To the global audience, Ulož.to may not be a household name, but in the Czech Republic, it is massive.
The file-sharing and hosting service is listed among the most-visited websites in the country, while its mobile apps are frequently used as well.
Like many other file storage platforms, Ulož can be used to share a wide variety of files but according to copyright holders, many people abuse the platform to share pirated music, movies, and TV shows.
This criticism isn’t new. Over the years, Ulož has been reported to the US Trade Representative as a notorious pirate site several times. In addition, the platform was taken to court by the Czech anti-piracy outfit Dilia, which demanded the implementation of an upload filter.
Ulož lost this upload filter battle at the Supreme Court this year, but that certainly didn’t end the controversy. The service still resists the use of broad keyword-based upload checks.
Uloz Competitors Start Filtering
This topic has become relevant again this month after Hellspy and Hellshare, two other Czech file-sharing platforms, signed a deal with rightsholders to filter uploads and search results. The agreement is the result of lengthy discussions with the Association of Commercial Television (AKTV) over how and what should be filtered.
The end result appears to be a fairly rudimentary filtering mechanism where the file-sharing services use filenames, duration, and types of files to flag potentially infringing content. This is more basic than the hash-matching technologies major tech companies such as Google and Facebook use.
Hellshare’s parent company I&Q Group said that the first filtering results are positive. According to CEO Jan Hřebabecký, the measures are easy and effective. And as an added bonus, the filters also ensure that the service fulfills its obligations under the EU’s updated Copyright Directive.
Whether these filtering measures are necessary or sufficient is open for debate. Some rightsholders may believe that it doesn’t go far enough while others may see the basic filters as a threat to the free flow of information. Fellow file-sharing service Uloz.to finds itself in the latter camp.
The site responded critically to the Hellshare and Hellspy deals. According to Uloz, the proposed blocking mechanisms are not “smart” at all. On the contrary, basic keyword filters will likely lead to overblocking.
“This is not a smart filtering of content, as it appears in some media, but a simple blocking of keywords, which significantly limits the rights of users,” Uloz notes.
“If someone wants to use the word street in a file name, for example, they are now out of luck on these platforms. By applying this principle, there will soon be no words left, and commercial entities will gradually parcel out the formerly free Internet.”
Jan Karabina, CEO of Uloz’s parent company says that they will continue to push back on broad blocking requests, both in- and outside of court.
Legal and Constitutional Questions
Uloz booked a victory in an earlier filtering case but, as previously noted, the file-sharing platform lost an important legal battle against local anti-piracy group Dilia this summer.

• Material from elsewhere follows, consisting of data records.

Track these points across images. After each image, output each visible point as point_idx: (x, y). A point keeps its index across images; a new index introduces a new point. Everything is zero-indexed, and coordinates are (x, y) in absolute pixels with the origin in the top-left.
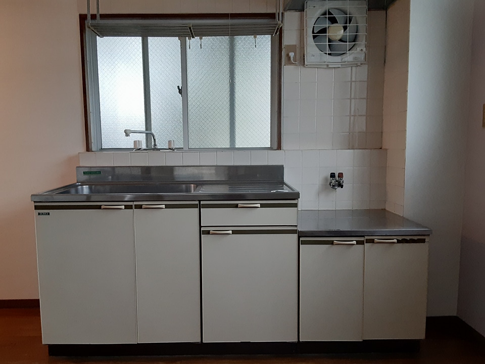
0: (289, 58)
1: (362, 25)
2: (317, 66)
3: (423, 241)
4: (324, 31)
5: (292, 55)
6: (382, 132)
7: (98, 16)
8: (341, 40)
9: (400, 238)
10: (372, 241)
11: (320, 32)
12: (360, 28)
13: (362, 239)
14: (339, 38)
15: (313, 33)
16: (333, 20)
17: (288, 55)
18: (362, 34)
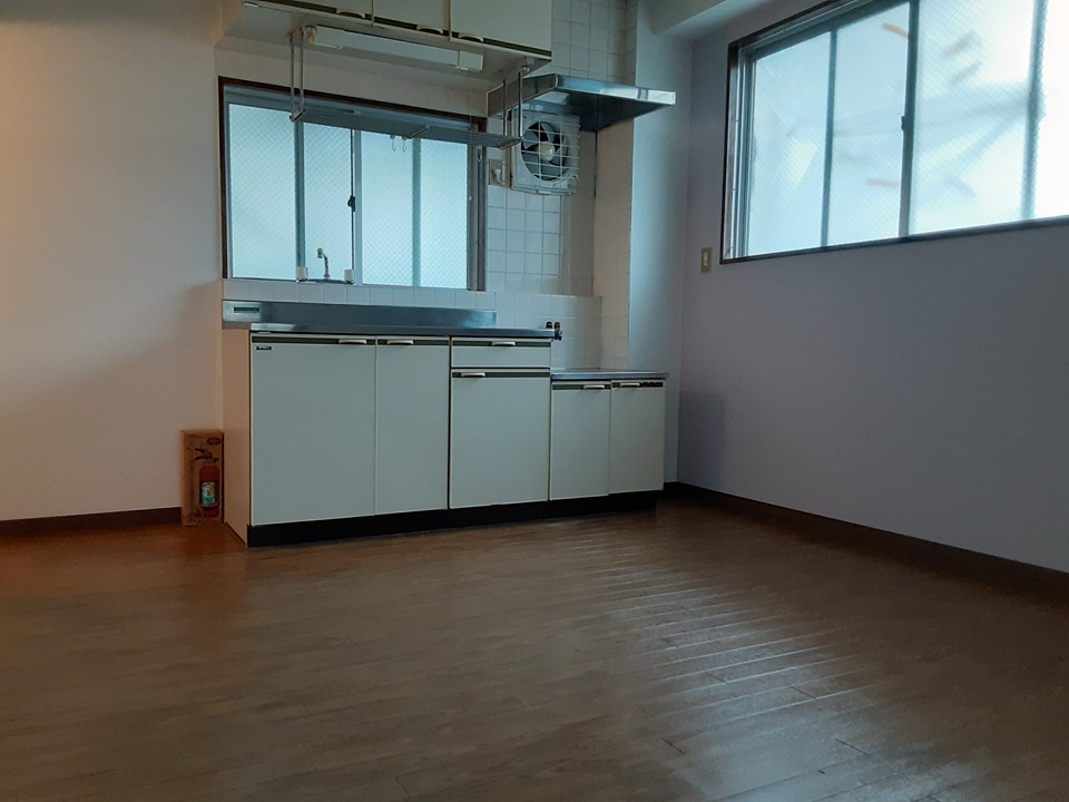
0: (495, 176)
1: (574, 147)
2: (526, 190)
3: (660, 385)
4: (534, 148)
5: (498, 172)
6: (592, 278)
7: (302, 92)
8: (551, 162)
9: (642, 381)
10: (617, 385)
11: (529, 149)
12: (571, 151)
13: (608, 383)
14: (550, 159)
15: (523, 148)
16: (544, 138)
17: (493, 172)
18: (574, 157)
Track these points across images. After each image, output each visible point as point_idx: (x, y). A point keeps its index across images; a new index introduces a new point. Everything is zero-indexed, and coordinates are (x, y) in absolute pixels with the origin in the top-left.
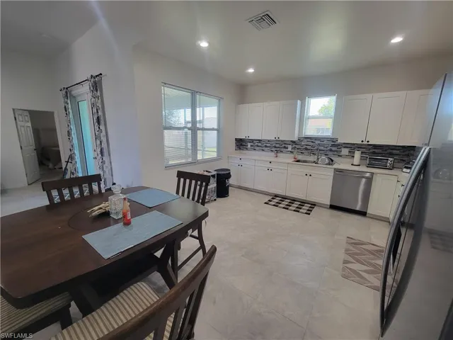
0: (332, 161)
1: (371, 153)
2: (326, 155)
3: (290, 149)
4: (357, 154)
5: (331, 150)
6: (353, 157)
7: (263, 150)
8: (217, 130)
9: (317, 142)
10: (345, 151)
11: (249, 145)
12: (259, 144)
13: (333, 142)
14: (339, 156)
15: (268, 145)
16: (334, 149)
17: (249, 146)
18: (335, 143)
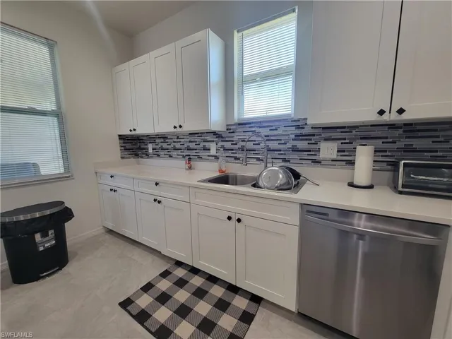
0: (297, 176)
1: (399, 150)
2: (285, 160)
3: (213, 152)
4: (364, 156)
5: (295, 149)
6: (352, 163)
7: (170, 156)
8: (57, 114)
9: (264, 132)
10: (328, 150)
11: (150, 147)
12: (165, 145)
13: (298, 127)
14: (315, 161)
15: (178, 145)
16: (302, 144)
17: (150, 150)
18: (303, 131)
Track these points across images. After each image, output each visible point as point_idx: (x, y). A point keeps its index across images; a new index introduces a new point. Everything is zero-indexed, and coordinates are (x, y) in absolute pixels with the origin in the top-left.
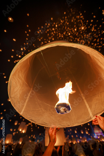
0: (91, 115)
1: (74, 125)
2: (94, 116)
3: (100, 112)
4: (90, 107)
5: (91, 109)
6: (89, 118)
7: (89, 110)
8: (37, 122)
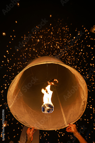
0: (66, 123)
1: (50, 129)
2: (67, 124)
3: (74, 121)
4: (66, 116)
5: (66, 118)
6: (64, 125)
7: (65, 119)
8: (19, 119)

Uloz is unhappy with the ruling and is challenging the censorship part at the Constitutional Court. According to Uloz, the current verdict restricts people’s freedom of expression, which violates the European Union’s Charter of Fundamental Rights.
“We are also under pressure to introduce overblocking. However, we consider such a step unconstitutional and in violation of users’ rights. In this context, we have already filed a constitutional complaint, which specifically concerns overblocking,” Karabina says.
In addition, Uloz doesn’t agree that it is obligated to implement basic upload checks under the EU Copyright Directive either. While Article 13 does indeed hint at upload filters, the legislation also stresses that overblocking should be avoided.
By implementing rudimentary upload checks, which Hellspy and Hellshare appear to use, Uloz’s CEO believes that overblocking is impossible to avoid and would actually violate EU law.
“In accordance with Article 17, we consider overblocking unacceptable, as well as yielding to the pressure of commercial entities at the expense of the rights of ordinary users,” Karabina soncludes.
The above clearly shows that Uloz puts the rights of its users first. This position isn’t welcomed by rightsholders, which will undoubtedly keep up the pressure.
Defeating the file-sharing service will be easier said than done, however. Earlier this year Uloz had its official app removed from the Google Play but it was reinstated a few weeks later after a successful appeal.
The app was reportedly removed by anti-piracy outfit Weemazz and will likely end up in court.
“We are taking legal action against the company Weemazz s.r.o. because such deliberate abuse of the platforms’ processes cannot be tolerated,” Uloz said in an earlier statement.